Задания к упражнению
A - Определите, соответствуют ли отрывку о Чацком и Софье утверждения: (i) от грома первой перекрестилась Софья; (ii) Софья Павловна индивидуально безнравственна; (iii) Грибоедов закончил пьесу катастрофой неспроста. На каждое ответьте «да» или «нет» и приведите решающие слова отрывка точной цитатой.
B - Повторите без изменений часть отрывка о Чацком и Софье, начиная со слов «А нет свидетелей, следовательно, все» и заканчивая словами «озираться на прошлое!».

Извлечённый текст
· · · · · · ·
Если б у него явилась одна здоровая минута, если б не жег его «мильон терзаний», он бы, конечно, сам сделал себе вопрос: «Зачем и за что наделал я всю эту кутерьму?» И, конечно, не нашел бы ответа.
За него отвечает Грибоедов, который неспроста кончил пьесу этой катастрофой. В ней, не только для Софьи, но и для Фамусова и всех его гостей, «ум» Чацкого сверкавший, как луч света, в целой пьесе, разразился в конце в тот гром, при котором крестятся, по пословице, мужики.
От грома первая перекрестилась Софья, оставшаяся до самого появления Чацкого, когда Молчалин уже ползал у ног ее, все той же бессознательной Софьей Павловной, с той же ложью, в какой ее воспитал отец, в какой он прожил сам, весь его дом и весь круг. Еще не опомнившись от стыда и ужаса, когда маска упала с Молчалина, она прежде всего радуется, что «ночью все узнала, что нет укоряющих свидетелей в глазах!»
А нет свидетелей, следовательно, все шито да крыто, можно забыть, выйти замуж, пожалуй, за Скалозуба, а на прошлое смотреть…
Да никак не смотреть. Свое нравственное чувство стерпит, Лиза не проговорится, Молчалин пикнуть не смеет. А муж? Но какой же московский муж, «из жениных пажей», станет озираться на прошлое!
Это и ее мораль, и мораль отца, и всего круга. А между тем Софья Павловна индивидуально не безнравственна: она грешит грехом неведения, слепоты, в которой жили все, —
Свет не карает заблуждений,
Но тайны требует для них!
· · · · · · ·
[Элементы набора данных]
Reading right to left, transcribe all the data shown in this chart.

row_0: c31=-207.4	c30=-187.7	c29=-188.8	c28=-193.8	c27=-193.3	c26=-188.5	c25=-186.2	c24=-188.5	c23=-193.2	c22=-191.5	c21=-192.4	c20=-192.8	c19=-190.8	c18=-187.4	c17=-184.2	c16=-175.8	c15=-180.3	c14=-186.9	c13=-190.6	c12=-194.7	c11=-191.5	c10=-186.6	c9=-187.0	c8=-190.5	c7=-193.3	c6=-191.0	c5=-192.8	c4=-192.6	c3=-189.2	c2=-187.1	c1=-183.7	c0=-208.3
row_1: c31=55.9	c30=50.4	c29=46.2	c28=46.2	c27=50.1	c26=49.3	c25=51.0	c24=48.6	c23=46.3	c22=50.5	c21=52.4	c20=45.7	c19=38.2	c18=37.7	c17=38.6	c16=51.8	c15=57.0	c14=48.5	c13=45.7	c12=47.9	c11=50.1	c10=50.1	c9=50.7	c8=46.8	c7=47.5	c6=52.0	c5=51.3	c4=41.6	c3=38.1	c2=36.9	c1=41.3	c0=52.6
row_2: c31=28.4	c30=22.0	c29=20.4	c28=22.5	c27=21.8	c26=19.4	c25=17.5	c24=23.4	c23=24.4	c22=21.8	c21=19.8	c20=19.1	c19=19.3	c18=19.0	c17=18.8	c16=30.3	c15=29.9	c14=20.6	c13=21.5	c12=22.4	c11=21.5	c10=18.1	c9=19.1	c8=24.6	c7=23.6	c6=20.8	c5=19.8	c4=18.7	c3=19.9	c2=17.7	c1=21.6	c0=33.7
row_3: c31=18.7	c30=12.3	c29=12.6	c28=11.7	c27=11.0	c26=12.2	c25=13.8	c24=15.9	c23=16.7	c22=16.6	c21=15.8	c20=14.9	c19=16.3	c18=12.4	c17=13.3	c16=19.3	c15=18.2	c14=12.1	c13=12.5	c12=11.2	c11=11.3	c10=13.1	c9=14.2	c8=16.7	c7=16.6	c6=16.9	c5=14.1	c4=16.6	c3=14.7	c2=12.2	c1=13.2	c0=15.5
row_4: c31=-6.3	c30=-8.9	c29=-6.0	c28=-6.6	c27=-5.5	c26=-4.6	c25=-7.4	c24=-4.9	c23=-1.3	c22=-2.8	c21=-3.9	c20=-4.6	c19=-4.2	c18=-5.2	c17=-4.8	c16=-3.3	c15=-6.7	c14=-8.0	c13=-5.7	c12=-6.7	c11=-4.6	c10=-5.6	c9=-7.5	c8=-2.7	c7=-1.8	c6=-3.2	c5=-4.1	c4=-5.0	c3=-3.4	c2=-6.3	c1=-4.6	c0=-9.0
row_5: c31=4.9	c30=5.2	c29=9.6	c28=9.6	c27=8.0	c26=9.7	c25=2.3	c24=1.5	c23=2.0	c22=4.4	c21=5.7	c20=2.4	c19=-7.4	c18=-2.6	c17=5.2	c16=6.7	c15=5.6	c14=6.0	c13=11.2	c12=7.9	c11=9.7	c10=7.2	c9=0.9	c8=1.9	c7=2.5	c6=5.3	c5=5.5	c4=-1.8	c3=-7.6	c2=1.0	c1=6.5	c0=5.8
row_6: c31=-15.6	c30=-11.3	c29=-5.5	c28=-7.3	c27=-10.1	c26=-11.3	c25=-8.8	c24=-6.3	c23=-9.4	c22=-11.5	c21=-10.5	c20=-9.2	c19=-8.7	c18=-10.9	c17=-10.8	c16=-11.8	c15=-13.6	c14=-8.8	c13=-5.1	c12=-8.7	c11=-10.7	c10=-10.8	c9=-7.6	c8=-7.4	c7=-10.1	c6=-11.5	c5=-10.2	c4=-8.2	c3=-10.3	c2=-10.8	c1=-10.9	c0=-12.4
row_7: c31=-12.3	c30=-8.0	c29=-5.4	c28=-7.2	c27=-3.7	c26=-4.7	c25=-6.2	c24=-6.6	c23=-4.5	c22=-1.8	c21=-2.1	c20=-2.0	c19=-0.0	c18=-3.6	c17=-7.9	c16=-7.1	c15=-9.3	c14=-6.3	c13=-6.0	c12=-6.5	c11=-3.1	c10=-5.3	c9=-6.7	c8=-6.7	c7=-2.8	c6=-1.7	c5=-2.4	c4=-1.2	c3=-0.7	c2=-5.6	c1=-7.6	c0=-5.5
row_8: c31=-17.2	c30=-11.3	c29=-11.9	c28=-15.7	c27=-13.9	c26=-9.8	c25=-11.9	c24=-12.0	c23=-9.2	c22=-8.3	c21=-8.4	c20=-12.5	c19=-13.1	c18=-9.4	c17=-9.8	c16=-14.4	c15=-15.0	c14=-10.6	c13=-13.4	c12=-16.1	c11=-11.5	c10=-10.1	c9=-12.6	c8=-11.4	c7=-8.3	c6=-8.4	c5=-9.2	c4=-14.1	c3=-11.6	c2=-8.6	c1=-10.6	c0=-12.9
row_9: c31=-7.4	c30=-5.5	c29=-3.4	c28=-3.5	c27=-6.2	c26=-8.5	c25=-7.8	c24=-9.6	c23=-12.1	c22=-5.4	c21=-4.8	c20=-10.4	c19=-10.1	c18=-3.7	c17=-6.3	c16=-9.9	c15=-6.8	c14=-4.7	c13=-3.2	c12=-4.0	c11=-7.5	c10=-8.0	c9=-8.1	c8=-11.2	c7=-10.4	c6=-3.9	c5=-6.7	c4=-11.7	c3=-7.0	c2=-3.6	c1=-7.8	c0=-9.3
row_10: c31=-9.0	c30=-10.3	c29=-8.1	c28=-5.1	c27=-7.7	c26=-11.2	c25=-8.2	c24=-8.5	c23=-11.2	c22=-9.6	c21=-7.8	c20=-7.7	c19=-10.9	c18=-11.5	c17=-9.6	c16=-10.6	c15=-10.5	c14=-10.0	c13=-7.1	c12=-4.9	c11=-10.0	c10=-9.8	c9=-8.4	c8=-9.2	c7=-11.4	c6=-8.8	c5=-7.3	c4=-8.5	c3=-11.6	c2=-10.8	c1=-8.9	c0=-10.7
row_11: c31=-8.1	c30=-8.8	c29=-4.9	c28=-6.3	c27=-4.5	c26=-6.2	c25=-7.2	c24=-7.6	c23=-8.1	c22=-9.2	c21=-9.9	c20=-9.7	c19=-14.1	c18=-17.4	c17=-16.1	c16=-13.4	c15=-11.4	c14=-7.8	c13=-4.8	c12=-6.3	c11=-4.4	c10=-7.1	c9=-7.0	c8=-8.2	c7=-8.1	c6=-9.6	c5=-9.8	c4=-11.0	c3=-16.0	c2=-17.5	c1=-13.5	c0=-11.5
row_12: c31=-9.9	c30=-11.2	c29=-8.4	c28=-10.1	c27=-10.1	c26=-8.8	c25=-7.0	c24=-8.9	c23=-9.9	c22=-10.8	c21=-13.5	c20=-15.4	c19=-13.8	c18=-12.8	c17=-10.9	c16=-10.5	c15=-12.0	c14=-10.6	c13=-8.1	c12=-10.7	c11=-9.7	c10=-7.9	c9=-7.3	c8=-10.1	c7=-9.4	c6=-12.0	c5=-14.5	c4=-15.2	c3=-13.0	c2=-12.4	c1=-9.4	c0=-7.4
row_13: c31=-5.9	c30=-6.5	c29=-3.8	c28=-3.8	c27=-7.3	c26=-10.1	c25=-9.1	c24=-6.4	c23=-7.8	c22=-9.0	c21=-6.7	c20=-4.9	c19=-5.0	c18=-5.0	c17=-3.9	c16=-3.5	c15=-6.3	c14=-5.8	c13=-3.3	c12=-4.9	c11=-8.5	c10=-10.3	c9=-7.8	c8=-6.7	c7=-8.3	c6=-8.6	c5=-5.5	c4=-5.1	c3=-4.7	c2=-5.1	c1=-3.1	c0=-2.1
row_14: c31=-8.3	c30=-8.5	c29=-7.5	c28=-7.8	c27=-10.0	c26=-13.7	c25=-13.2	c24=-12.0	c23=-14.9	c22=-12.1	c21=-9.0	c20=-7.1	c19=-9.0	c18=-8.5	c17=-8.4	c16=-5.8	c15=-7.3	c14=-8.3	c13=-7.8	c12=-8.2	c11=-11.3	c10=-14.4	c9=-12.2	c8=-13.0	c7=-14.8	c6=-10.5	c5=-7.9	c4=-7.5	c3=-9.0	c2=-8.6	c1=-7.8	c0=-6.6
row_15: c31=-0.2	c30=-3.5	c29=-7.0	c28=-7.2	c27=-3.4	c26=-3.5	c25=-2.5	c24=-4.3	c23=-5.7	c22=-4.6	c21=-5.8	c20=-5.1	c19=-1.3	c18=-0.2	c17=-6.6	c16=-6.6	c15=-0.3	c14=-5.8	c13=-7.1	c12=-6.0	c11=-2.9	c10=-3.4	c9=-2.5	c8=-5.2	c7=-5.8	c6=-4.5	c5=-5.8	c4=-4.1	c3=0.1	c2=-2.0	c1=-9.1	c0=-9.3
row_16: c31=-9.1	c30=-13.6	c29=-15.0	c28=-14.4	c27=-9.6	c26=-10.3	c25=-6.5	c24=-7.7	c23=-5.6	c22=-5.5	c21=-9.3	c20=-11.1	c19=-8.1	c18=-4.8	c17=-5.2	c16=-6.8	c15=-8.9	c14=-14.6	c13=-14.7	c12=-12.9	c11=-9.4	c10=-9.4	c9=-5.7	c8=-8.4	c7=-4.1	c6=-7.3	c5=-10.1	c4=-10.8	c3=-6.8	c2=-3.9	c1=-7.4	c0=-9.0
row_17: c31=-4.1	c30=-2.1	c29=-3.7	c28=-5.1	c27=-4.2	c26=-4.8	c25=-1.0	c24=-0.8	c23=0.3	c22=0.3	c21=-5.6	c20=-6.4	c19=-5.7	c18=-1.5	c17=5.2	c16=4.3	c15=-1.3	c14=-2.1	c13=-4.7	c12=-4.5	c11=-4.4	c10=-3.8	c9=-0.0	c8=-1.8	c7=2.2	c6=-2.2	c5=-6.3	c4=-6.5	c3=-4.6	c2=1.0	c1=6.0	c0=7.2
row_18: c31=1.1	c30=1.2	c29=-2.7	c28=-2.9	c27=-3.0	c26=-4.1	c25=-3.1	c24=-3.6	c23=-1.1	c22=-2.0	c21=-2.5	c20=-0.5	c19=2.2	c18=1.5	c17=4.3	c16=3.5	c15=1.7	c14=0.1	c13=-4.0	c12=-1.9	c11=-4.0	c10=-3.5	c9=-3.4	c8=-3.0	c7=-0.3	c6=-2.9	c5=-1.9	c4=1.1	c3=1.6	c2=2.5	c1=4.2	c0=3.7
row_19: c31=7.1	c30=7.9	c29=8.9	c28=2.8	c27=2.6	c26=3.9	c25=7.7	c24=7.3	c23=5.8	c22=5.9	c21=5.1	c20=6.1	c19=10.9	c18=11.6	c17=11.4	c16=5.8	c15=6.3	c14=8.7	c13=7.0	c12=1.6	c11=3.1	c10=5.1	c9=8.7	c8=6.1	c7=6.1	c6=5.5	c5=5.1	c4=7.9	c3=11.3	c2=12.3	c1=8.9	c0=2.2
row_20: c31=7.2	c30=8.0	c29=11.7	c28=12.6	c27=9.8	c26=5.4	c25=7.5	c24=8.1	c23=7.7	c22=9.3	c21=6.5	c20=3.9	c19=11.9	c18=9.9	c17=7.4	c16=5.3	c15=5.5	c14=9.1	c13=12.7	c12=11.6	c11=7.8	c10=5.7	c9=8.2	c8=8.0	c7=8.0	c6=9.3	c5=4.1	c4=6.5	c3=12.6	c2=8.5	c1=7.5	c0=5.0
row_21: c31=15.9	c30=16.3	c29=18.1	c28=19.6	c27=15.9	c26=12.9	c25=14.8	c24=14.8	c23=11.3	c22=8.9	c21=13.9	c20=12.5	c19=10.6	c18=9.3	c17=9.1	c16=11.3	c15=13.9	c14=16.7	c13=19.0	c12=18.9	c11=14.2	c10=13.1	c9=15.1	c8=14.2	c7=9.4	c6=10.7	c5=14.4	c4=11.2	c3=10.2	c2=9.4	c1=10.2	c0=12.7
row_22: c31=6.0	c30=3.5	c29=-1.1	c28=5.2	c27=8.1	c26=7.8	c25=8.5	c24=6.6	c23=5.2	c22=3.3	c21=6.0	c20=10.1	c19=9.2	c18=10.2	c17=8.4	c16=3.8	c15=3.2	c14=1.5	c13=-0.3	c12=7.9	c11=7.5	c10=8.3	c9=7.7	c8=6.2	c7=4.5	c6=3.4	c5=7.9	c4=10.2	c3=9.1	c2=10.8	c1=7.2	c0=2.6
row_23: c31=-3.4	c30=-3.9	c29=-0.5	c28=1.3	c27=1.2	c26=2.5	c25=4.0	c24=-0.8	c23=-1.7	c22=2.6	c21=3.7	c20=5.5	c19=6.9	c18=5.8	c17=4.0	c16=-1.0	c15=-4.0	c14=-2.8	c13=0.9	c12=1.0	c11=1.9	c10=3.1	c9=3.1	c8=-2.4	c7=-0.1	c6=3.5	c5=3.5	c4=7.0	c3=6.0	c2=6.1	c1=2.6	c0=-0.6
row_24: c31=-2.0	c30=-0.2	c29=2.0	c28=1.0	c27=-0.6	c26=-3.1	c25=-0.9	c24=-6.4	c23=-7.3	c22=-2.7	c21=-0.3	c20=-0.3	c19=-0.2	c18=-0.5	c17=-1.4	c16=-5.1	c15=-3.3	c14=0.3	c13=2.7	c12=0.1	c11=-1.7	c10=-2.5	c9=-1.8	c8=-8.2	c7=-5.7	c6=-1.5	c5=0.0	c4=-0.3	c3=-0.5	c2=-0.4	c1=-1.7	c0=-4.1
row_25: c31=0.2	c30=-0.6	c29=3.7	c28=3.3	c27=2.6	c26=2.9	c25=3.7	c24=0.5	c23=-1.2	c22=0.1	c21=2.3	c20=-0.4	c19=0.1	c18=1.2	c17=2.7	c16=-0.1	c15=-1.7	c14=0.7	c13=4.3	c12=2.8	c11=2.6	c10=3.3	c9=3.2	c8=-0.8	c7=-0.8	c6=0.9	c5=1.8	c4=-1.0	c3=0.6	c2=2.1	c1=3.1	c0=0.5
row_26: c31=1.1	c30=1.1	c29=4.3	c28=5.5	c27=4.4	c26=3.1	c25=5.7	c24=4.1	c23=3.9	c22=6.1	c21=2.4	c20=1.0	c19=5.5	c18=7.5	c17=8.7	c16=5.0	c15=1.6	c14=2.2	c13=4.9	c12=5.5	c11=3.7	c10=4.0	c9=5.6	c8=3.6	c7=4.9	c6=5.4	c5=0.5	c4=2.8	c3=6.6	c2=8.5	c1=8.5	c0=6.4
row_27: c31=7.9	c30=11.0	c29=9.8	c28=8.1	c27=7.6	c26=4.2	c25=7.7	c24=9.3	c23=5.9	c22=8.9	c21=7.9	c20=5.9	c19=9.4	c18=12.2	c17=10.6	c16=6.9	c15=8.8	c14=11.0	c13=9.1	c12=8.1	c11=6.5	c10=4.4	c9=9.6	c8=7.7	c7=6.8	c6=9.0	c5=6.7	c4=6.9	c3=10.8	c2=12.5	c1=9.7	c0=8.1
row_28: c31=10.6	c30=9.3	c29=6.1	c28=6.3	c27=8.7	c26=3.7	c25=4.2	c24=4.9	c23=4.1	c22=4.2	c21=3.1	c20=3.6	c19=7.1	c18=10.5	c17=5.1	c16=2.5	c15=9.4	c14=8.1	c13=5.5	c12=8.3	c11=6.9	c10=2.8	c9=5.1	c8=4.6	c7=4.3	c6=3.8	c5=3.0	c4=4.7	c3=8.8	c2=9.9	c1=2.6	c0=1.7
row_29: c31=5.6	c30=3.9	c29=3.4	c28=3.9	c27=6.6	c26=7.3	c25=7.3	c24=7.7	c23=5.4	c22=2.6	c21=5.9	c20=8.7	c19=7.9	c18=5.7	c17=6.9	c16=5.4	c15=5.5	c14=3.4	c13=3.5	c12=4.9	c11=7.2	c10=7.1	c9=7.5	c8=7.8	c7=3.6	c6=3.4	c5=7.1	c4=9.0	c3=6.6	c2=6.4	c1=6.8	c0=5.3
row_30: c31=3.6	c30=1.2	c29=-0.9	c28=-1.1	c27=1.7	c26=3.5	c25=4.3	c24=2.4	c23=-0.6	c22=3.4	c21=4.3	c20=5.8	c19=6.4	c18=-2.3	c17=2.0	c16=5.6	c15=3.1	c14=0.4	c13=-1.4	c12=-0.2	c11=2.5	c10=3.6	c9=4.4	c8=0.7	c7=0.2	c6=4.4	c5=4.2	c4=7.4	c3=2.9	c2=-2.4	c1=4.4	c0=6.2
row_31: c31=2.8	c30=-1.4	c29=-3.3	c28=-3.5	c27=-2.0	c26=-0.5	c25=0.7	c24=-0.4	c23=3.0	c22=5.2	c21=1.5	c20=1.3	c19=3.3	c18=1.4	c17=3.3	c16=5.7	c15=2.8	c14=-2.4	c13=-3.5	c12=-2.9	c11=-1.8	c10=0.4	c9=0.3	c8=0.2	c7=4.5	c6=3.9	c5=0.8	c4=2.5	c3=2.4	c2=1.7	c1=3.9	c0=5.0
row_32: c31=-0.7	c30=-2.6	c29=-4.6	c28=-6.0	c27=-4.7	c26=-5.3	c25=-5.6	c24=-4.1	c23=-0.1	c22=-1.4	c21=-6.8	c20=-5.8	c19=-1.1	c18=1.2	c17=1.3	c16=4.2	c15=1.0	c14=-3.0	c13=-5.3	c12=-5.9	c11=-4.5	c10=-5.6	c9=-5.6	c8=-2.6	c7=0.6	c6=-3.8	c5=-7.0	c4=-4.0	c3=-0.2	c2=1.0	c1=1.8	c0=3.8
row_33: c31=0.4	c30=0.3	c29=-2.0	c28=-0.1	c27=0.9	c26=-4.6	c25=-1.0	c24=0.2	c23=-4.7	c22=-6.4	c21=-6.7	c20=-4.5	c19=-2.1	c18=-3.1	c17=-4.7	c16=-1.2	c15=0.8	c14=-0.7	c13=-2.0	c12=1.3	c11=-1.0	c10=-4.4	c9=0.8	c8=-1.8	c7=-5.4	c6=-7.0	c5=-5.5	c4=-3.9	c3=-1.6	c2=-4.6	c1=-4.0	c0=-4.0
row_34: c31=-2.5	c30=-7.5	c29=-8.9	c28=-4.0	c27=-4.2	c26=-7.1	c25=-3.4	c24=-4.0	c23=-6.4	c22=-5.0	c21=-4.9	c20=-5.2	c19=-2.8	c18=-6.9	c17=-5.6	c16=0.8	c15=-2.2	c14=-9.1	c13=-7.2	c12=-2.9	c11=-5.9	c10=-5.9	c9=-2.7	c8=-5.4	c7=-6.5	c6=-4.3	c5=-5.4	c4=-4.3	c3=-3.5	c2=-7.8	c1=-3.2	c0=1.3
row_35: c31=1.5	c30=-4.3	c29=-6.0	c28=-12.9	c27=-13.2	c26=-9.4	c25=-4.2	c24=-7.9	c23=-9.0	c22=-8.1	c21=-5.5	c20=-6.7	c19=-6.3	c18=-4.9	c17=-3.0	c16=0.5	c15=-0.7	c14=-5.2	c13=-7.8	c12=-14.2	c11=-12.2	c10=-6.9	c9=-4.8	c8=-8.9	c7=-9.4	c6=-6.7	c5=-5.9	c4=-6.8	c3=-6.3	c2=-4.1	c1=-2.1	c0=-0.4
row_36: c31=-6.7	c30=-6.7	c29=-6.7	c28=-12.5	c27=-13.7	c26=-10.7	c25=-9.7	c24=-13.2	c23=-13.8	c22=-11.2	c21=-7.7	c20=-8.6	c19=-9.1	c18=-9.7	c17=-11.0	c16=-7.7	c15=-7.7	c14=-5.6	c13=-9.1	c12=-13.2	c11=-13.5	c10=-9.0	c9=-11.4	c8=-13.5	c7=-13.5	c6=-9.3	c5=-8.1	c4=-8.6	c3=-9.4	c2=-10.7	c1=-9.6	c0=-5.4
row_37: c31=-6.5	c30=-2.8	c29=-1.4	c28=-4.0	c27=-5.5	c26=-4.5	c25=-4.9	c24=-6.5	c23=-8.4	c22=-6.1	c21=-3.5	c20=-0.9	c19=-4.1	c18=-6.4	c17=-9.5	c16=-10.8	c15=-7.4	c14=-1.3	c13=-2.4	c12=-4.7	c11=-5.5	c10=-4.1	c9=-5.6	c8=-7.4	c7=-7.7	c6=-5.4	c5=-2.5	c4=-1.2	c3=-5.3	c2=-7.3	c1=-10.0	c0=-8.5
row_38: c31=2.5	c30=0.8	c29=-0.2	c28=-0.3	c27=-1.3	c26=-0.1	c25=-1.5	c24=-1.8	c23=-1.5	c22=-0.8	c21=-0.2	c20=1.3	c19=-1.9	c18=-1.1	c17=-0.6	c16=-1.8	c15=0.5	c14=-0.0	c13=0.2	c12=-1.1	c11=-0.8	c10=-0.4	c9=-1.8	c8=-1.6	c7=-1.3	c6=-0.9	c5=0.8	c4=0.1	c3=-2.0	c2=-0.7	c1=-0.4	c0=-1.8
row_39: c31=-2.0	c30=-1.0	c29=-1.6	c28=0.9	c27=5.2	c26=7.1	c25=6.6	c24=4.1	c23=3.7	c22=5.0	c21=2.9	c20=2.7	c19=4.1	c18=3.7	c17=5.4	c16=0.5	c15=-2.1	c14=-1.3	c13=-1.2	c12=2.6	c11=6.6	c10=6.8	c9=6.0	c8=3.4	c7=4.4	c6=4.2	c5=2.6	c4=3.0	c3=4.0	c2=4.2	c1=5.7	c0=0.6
· · · · · · ·
Решённые задачи
A -
(i) Да: «От грома первая перекрестилась Софья».
(ii) Нет: «А между тем Софья Павловна индивидуально не безнравственна».
(iii) Да: «За него отвечает Грибоедов, который неспроста кончил пьесу этой катастрофой».

B -
А нет свидетелей, следовательно, все шито да крыто, можно забыть, выйти замуж, пожалуй, за Скалозуба, а на прошлое смотреть…
Да никак не смотреть. Свое нравственное чувство стерпит, Лиза не проговорится, Молчалин пикнуть не смеет. А муж? Но какой же московский муж, «из жениных пажей», станет озираться на прошлое!